How to: Create your first sound effect
Creating a sound effect
A sound effect is made up of a series of tones. A tone consists of a pitch, volume and a duration.
Open the "Sound Effect Editor" window. ("Window > RetroKit > Sound Effect Editor")
Click "New".
Set the pitches and volumes for the tones you want.
In the Sound Composer (black part of the window) you can see a small gray bar, that represents each tone. By Left-clicking above or on the bar adjusts the pitch of that tone.
Right-click to adjust the volume for that tone.
Pick the sample provider you want, to change the "instrument" of the sound effect. By default "Pulse" is selected.
(Optional) Add or remove tones by changing the "Number of tones".
(Optional) Change the "Tone duration (ms)" to speed up or slow down the sound.
Press play to hear a preview of the sound effect you created.
Use sound effects in a scene
RetroKit generates sample set assets for both sound effects and music. By default, the sample sets for sound effects are stored in Assets/RetroKit/Resources/Sound Effects.
You can use these sample sets in a couple of ways.
1. Use the Sample Set Audio Source component
The easiest way to use this component is to simply select the sample set you want in your project window and then drag it onto the hierarchy window.
This will either create a new game object and add the Audio Source and Sample Set Audio Source components to it or add those components to an existing game object.

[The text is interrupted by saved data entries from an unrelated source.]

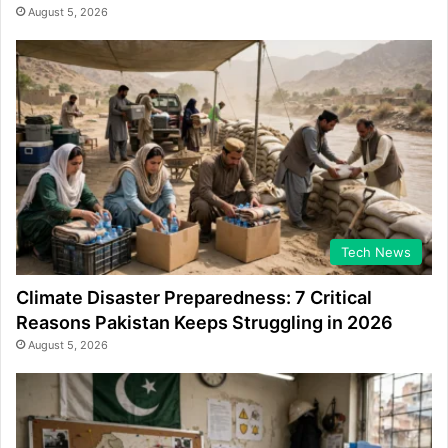
August 5, 2026
Tech News
Climate Disaster Preparedness: 7 Critical
Reasons Pakistan Keeps Struggling in 2026
August 5, 2026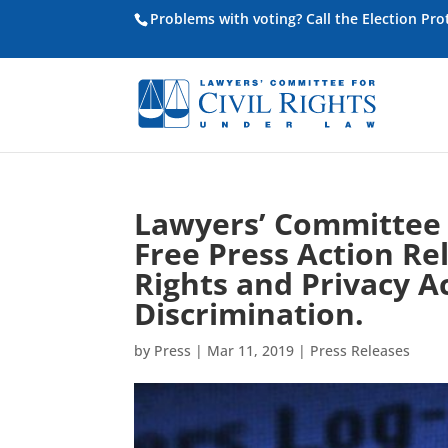
Problems with voting? Call the Election Pr
Lawyers’ Committee 
Free Press Action Re
Rights and Privacy A
Discrimination.
by
Press
|
Mar 11, 2019
|
Press Releases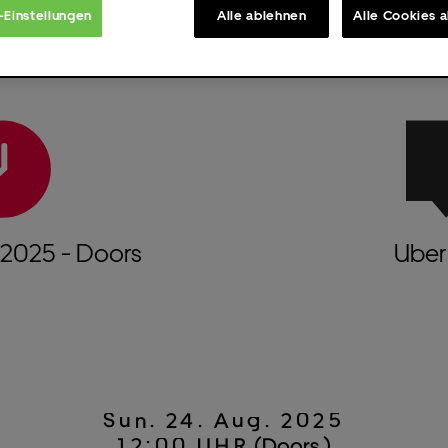
-Einstellungen
Alle ablehnen
Alle Cookies 
2025
- Doors
Uber 
Sun.
24.
Aug.
2025
12:00 UHR
(Doors )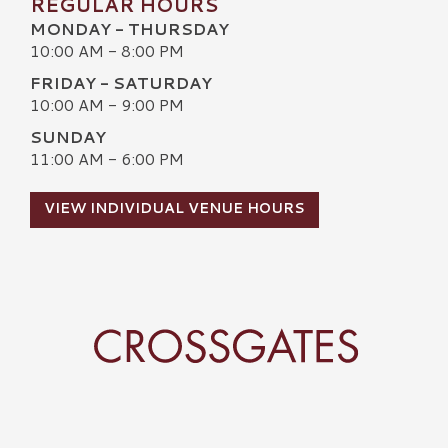
REGULAR HOURS
MONDAY - THURSDAY
10:00 AM - 8:00 PM
FRIDAY - SATURDAY
10:00 AM - 9:00 PM
SUNDAY
11:00 AM - 6:00 PM
VIEW INDIVIDUAL VENUE HOURS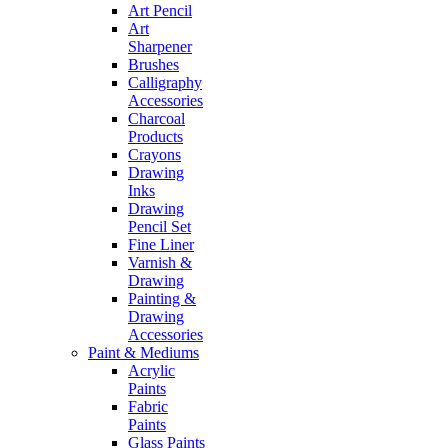
Art Pencil
Art
Sharpener
Brushes
Calligraphy
Accessories
Charcoal
Products
Crayons
Drawing
Inks
Drawing
Pencil Set
Fine Liner
Varnish &
Drawing
Painting &
Drawing
Accessories
Paint & Mediums
Acrylic
Paints
Fabric
Paints
Glass Paints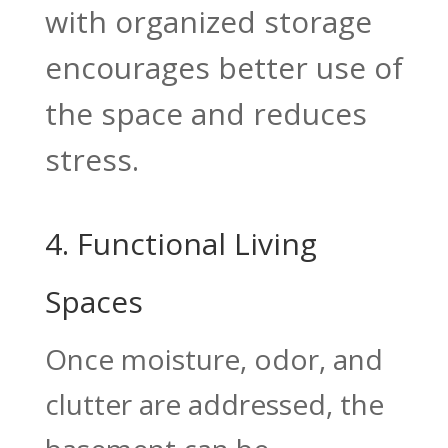
with organized storage
encourages better use of
the space and reduces
stress.
4. Functional Living
Spaces
Once moisture, odor, and
clutter are addressed, the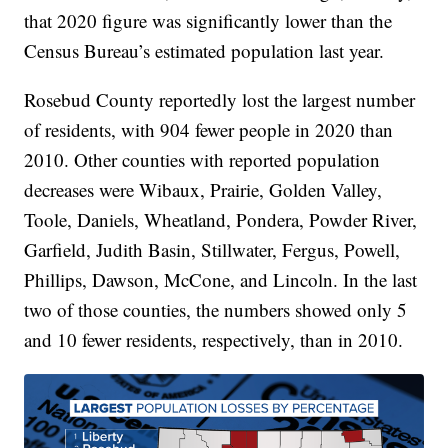
that 2020 figure was significantly lower than the
Census Bureau’s estimated population last year.
Rosebud County reportedly lost the largest number
of residents, with 904 fewer people in 2020 than
2010. Other counties with reported population
decreases were Wibaux, Prairie, Golden Valley,
Toole, Daniels, Wheatland, Pondera, Powder River,
Garfield, Judith Basin, Stillwater, Fergus, Powell,
Phillips, Dawson, McCone, and Lincoln. In the last
two of those counties, the numbers showed only 5
and 10 fewer residents, respectively, than in 2010.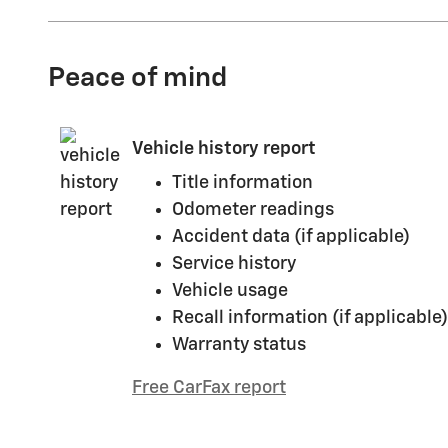
Peace of mind
Vehicle history report
Title information
Odometer readings
Accident data (if applicable)
Service history
Vehicle usage
Recall information (if applicable)
Warranty status
Free CarFax report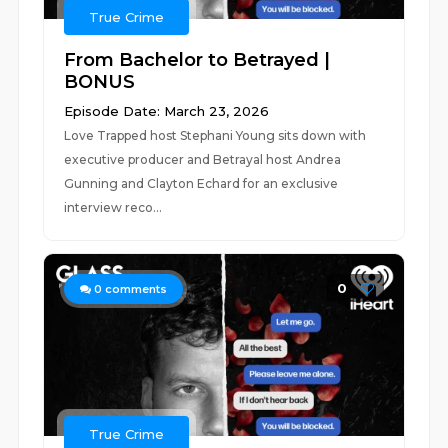
True Crime
From Bachelor to Betrayed |
BONUS
Episode Date: March 23, 2026
Love Trapped host Stephani Young sits down with
executive producer and Betrayal host Andrea
Gunning and Clayton Echard for an exclusive
interview reco...
0
0
comments
True Crime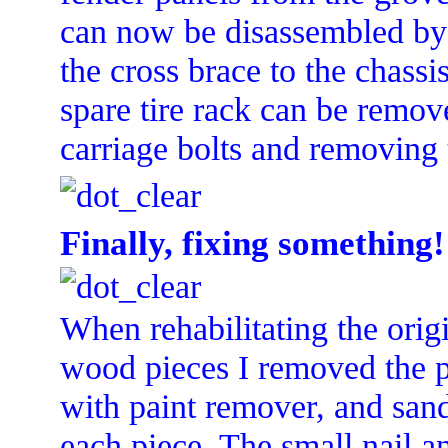
can now be disassembled by 
the cross brace to the chass
spare tire rack can be remov
carriage bolts and removing
Finally, fixing something!
When rehabilitating the orig
wood pieces I removed the p
with paint remover, and san
each piece. The small nail a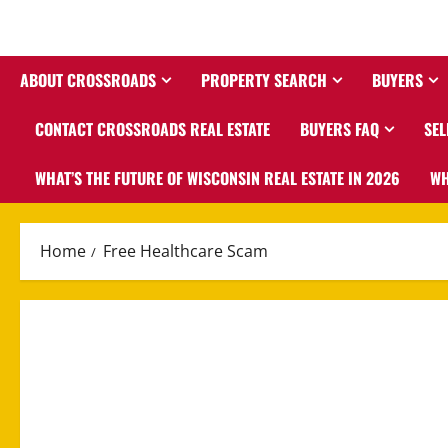
ABOUT CROSSROADS
PROPERTY SEARCH
BUYERS
CONTACT CROSSROADS REAL ESTATE
BUYERS FAQ
SEL
WHAT’S THE FUTURE OF WISCONSIN REAL ESTATE IN 2026
WH
Home
Free Healthcare Scam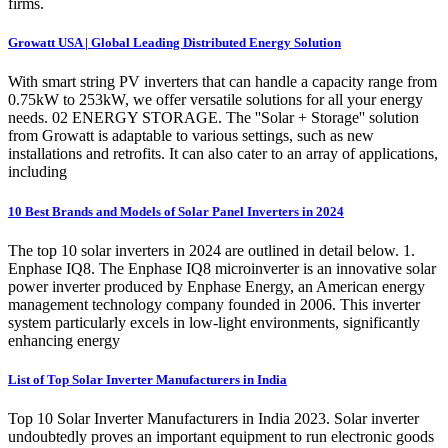
firms.
Growatt USA | Global Leading Distributed Energy Solution
With smart string PV inverters that can handle a capacity range from
0.75kW to 253kW, we offer versatile solutions for all your energy
needs. 02 ENERGY STORAGE. The ''Solar + Storage'' solution
from Growatt is adaptable to various settings, such as new
installations and retrofits. It can also cater to an array of applications,
including
10 Best Brands and Models of Solar Panel Inverters in 2024
The top 10 solar inverters in 2024 are outlined in detail below. 1.
Enphase IQ8. The Enphase IQ8 microinverter is an innovative solar
power inverter produced by Enphase Energy, an American energy
management technology company founded in 2006. This inverter
system particularly excels in low-light environments, significantly
enhancing energy
List of Top Solar Inverter Manufacturers in India
Top 10 Solar Inverter Manufacturers in India 2023. Solar inverter
undoubtedly proves an important equipment to run electronic goods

You can then use the Audio Source component as normal.
2. Use RetroKit's Audio Player
To use the Audio Player, first you need to add it to the scene. Right-click in the hierarchy window and select "RetroKit > Audio Player".
This method is useful to assign playing of sound or music to a UnityEvent. (When a button is clicked, for example.)
You could pass the Audio Player to a custom script to use it there, but in that case it's probably easier to use the 3rd method.
3. Use a script
You can play audio from a script by calling the AudioPlayer class. For example, you could play a sound effect called "Plok" like this:
AudioPlayer.PlaySfx("Plok");
However, RetroKit provides a safer way to do this however, by generating constants for all sound effects. Here's the same call, but using the constant:
AudioPlayer.PlaySfx(SoundEffects.Plok);
The main advantage of using the constant is that your code will fail at compile time instead of during runtime, if you either deleted, renamed or simply misspelled the sound effect.